Material for this exercise:
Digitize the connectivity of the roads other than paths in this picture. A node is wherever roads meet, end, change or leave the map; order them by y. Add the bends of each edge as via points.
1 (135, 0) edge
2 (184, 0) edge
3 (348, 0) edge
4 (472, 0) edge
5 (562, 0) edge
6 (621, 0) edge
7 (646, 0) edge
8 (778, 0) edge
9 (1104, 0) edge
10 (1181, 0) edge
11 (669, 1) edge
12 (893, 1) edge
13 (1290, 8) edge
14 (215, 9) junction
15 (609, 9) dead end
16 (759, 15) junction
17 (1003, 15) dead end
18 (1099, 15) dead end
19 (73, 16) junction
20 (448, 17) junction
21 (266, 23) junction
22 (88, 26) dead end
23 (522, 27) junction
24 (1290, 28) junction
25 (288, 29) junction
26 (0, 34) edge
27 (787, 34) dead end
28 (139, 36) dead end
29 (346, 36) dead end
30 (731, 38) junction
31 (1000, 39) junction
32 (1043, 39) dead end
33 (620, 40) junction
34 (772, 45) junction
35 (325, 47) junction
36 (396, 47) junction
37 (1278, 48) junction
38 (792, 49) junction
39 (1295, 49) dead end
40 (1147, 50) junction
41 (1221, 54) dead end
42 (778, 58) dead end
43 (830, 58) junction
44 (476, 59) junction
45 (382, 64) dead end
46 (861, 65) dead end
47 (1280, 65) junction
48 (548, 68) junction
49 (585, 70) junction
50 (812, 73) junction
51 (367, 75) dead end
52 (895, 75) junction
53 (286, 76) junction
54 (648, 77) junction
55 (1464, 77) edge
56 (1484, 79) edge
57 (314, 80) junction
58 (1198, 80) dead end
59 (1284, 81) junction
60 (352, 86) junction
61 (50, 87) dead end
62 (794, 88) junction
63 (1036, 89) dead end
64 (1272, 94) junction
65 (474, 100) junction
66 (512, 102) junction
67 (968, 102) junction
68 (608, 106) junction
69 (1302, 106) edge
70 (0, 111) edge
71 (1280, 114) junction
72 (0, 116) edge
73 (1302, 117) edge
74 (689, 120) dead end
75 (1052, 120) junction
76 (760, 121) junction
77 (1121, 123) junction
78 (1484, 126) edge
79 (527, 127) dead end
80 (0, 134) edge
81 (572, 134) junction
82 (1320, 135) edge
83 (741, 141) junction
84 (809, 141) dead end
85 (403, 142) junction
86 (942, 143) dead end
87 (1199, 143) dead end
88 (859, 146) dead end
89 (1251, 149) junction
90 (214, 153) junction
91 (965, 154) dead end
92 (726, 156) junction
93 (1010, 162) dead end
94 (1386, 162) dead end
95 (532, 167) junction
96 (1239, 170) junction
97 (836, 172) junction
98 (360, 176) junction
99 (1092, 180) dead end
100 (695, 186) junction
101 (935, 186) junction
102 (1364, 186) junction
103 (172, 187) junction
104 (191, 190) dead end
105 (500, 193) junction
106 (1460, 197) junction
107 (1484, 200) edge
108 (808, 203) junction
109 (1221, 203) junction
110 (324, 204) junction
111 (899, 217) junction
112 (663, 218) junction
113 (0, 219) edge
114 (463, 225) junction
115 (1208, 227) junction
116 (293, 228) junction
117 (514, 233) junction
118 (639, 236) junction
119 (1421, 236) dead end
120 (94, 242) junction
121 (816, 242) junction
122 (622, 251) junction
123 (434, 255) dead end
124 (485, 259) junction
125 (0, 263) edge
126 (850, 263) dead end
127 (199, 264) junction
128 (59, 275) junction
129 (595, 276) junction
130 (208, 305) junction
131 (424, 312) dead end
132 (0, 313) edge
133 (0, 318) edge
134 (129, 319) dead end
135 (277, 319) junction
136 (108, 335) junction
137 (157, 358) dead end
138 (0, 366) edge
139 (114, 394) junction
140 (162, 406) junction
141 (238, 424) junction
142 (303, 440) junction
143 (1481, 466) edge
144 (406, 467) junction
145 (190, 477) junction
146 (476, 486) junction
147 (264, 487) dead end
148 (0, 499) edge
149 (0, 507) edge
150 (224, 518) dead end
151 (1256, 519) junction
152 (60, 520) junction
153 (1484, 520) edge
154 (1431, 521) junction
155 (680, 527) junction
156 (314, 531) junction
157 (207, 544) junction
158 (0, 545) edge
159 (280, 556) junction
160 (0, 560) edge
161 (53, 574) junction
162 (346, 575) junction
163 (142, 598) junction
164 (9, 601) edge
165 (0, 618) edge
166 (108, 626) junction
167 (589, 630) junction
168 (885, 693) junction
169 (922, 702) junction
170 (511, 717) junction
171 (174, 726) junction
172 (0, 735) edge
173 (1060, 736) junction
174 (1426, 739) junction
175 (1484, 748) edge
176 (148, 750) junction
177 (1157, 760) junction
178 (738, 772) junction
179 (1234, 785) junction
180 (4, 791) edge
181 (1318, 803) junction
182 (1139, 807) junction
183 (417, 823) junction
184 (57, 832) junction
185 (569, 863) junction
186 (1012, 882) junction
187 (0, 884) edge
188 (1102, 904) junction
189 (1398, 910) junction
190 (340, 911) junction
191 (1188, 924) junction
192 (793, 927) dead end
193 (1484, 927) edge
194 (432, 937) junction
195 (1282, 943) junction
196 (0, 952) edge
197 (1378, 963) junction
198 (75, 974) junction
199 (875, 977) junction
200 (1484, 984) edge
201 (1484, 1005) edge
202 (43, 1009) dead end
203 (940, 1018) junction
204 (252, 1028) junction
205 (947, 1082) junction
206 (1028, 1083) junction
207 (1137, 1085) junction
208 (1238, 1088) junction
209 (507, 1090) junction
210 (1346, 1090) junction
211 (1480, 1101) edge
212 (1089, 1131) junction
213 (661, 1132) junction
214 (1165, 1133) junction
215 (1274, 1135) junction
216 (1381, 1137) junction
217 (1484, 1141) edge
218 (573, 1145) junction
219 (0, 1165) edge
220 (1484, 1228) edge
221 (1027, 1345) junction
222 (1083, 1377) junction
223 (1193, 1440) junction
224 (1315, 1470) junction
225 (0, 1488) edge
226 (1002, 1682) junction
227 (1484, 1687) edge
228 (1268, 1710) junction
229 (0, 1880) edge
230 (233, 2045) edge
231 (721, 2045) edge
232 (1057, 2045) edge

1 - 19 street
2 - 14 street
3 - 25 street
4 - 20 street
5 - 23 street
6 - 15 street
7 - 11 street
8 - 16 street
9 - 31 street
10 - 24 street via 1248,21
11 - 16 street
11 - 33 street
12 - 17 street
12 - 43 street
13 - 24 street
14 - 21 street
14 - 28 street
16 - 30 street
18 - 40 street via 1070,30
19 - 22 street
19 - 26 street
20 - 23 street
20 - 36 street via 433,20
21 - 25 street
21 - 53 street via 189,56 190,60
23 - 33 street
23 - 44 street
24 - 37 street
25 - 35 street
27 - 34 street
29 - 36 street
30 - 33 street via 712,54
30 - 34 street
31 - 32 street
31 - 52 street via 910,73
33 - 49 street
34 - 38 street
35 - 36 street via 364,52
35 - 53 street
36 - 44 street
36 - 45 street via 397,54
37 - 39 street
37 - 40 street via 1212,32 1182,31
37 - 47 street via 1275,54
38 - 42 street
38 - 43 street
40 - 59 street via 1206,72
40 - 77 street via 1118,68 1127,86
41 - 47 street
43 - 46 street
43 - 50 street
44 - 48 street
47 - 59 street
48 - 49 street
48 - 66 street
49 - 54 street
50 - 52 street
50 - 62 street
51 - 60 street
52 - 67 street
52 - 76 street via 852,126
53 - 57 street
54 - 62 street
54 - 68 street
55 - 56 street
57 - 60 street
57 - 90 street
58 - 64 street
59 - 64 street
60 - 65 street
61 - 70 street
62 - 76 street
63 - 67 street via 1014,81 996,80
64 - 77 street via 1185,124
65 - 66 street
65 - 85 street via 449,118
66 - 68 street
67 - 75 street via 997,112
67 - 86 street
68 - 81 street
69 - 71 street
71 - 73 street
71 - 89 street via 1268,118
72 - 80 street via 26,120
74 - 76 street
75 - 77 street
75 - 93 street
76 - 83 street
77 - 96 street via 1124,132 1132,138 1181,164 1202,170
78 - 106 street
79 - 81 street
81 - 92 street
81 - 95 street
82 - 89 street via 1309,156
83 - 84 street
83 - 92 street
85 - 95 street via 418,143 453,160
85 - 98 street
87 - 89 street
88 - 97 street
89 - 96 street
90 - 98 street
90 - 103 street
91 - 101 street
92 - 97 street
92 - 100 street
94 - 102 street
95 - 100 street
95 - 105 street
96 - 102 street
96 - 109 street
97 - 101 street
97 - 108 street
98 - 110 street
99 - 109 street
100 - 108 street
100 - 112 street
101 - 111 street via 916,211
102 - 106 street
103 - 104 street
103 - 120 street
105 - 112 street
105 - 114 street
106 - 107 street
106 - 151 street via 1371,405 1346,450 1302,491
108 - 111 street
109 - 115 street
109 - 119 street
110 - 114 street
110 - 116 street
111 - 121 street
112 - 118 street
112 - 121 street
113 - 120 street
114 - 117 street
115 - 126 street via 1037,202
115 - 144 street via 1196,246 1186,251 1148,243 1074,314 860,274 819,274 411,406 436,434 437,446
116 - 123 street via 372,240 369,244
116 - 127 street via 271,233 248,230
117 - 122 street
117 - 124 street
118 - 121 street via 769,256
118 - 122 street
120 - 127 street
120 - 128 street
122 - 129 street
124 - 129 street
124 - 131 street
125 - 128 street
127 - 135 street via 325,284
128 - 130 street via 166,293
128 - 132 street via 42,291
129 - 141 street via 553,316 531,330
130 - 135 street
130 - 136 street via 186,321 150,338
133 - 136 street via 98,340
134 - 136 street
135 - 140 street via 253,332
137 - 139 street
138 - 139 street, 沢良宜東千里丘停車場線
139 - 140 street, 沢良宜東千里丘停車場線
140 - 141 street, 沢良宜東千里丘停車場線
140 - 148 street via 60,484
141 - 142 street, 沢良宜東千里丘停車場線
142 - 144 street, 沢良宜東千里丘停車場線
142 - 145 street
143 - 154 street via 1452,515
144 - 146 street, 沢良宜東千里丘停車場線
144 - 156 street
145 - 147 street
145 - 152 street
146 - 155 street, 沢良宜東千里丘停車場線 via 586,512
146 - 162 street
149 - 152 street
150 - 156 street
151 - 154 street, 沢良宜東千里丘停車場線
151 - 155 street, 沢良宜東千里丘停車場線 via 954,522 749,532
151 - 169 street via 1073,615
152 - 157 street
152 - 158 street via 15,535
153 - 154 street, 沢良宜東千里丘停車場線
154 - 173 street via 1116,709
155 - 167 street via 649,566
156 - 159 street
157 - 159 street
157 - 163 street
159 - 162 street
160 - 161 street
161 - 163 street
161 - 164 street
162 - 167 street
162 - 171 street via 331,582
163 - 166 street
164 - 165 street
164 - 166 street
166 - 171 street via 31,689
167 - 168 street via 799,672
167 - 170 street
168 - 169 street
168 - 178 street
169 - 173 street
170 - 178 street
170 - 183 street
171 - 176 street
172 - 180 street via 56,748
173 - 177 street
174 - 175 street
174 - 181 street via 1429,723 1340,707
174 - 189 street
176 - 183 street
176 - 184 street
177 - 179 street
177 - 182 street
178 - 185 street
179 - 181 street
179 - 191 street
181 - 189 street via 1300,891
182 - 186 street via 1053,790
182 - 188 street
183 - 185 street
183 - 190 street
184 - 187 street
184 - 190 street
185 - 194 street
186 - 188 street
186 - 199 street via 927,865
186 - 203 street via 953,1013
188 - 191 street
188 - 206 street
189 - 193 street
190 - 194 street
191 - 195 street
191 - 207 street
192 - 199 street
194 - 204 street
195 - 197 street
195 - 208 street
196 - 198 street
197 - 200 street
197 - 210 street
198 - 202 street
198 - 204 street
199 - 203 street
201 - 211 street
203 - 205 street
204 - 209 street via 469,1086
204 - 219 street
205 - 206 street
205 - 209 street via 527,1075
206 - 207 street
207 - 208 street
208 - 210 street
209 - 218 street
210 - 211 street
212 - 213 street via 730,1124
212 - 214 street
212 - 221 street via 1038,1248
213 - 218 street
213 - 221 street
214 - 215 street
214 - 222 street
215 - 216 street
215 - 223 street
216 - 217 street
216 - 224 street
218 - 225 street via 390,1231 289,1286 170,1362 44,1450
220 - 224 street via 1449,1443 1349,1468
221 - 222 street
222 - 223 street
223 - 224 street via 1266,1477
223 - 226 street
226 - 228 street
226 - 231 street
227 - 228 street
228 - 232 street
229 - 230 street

Work instruction: Go line by line through the records above and copy each one containing "沢良宜東千里丘停車場線".

Task output:
138 - 139 street, 沢良宜東千里丘停車場線
139 - 140 street, 沢良宜東千里丘停車場線
140 - 141 street, 沢良宜東千里丘停車場線
141 - 142 street, 沢良宜東千里丘停車場線
142 - 144 street, 沢良宜東千里丘停車場線
144 - 146 street, 沢良宜東千里丘停車場線
146 - 155 street, 沢良宜東千里丘停車場線 via 586,512
151 - 154 street, 沢良宜東千里丘停車場線
151 - 155 street, 沢良宜東千里丘停車場線 via 954,522 749,532
153 - 154 street, 沢良宜東千里丘停車場線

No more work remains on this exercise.